- Questions to answer -
#1 Decide whether each statement below agrees with the text on Urban Chic's racing seasons. For each, answer yes or no and quote the words of the text that decide it.
(a) The Hong Kong Vase was Urban Chic's first race outside his home country.
(b) Kosei Miura rode Urban Chic in the Tenno Sho (Autumn).
(c) Urban Chic finished 14th in the Kinko Sho.
#2 Proceed with the text on Urban Chic's racing career, picking up from its final sentence.

(Beginning of Text section)

He was rested for the rest of the summer and resumed his season at the Tenno Sho (Autumn) in early November. His handler this time around would be a short-term licensed jockey from France, Alexis Pouchin. In the early phase, Pouchin rode him mostly at the second most rear from the pack. He gradually made his chase as the race progressed, but there was too much ground to cover once he reached the final straight. He finished in fifth place. After this race, his team accepted an invitation to join the Hong Kong Vase, which would be his first-ever overseas race. Lemaire, who made his comeback this race, pushed Urban Chic to be among the leading pack as the race started. This strategy did not work out as he gassed out in the final straight and fell back in the pecking order. He finished second last in tenth place that day. Lemaire said that Urban Chic was relaxed in the front but just could not reach the speed to close it out. The horse returned home on December 17 and rested for the next year campaign.

=== 2026: five-year-old season ===
Early in this year, his team rejected two race offer from Qatar and Dubai because they decided to put him in the Kinko Sho instead. He would be switching jockeys again on this occasion, as Kosei Miura would take the reins. In the pre-race workout, Takei explained that they found his finishing kick lacking, but his movements, responses, and physical condition were excellent. He performed terribly on race day as he finished dead last, 14th place behind Shake Your Heart. Miura said he was disappointed that the horse could not fulfill his true potential on the day. Due to recent poor performance, the team sent him back to Northern Farm as they trained for the summer race, which would be the Niigata Kinen in late August.

(End of Text section)
(Beginning of Information shown)

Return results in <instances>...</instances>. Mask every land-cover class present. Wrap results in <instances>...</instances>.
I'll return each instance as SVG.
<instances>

(End of Information shown)

- List of answers -
#1
(a) Yes: "which would be his first-ever overseas race"
(b) No: "His handler this time around would be a short-term licensed jockey from France, Alexis Pouchin."
(c) Yes: "he finished dead last, 14th place behind Shake Your Heart"

#2
Approaching race day, Takei explained the horse's current condition. He said that the horse was not breathing well, but it had improved in training. He also claimed that despite this being the first time he raced at Niigata, he was confident on the adaptability of the said horse. Contrary to what the trainer said, Miura, who's continued as his jockey, felt that the track did not suit him and struggled early. He made a late push in the final furlongs and finished in fifth place that day. Miura commented on how he tried to alleviate the pain of coming out of the gate (referencing to his botched start at last season's Hong Kong Vase) during the race and also praised that the horse made good ground to become a good competitive GI horse once again.

== Racing Form ==
The form below is based on information available on netkeiba and JBIS.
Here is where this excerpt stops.